**The problem:** Make a verbatim copy of the entries below; pictures stay out.

**Records shown:**
....

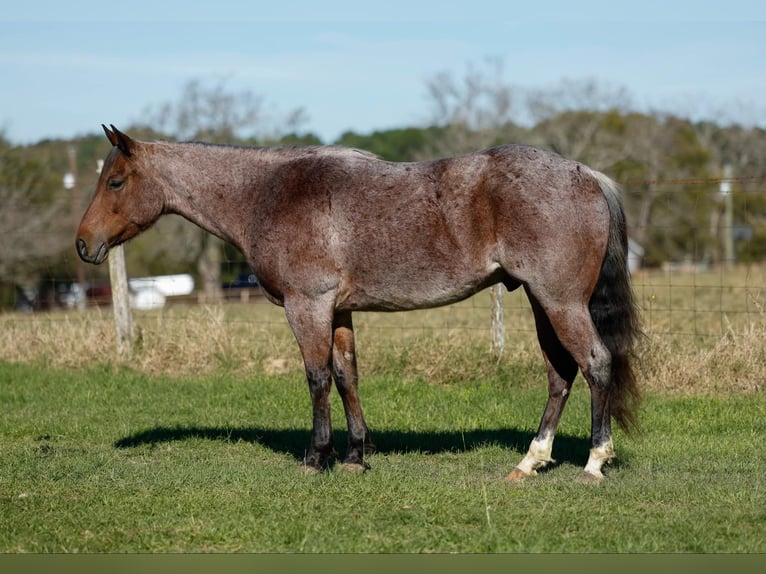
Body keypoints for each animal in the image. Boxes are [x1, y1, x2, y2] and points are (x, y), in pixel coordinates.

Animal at [76, 125, 640, 482]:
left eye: (116, 181)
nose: (83, 245)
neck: (268, 193)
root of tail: (588, 175)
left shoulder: (306, 306)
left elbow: (318, 377)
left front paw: (316, 456)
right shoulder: (339, 310)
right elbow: (347, 376)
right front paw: (356, 455)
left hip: (560, 302)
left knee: (595, 363)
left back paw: (594, 462)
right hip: (544, 304)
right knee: (560, 374)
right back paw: (530, 461)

....

**Exercise response:**
Body keypoints for each animal in the image. Boxes are [x1, y1, x2, y2] and points are (x, y), in pixel coordinates.

Animal at [76, 125, 640, 482]:
left eye: (116, 181)
nose: (83, 245)
neck: (268, 193)
root of tail: (588, 175)
left shoulder: (306, 306)
left elbow: (318, 377)
left front paw: (316, 456)
right shoulder: (339, 310)
right elbow: (347, 376)
right front paw: (356, 455)
left hip: (560, 302)
left knee: (595, 363)
left back paw: (594, 462)
right hip: (544, 304)
right knee: (560, 374)
right back paw: (530, 461)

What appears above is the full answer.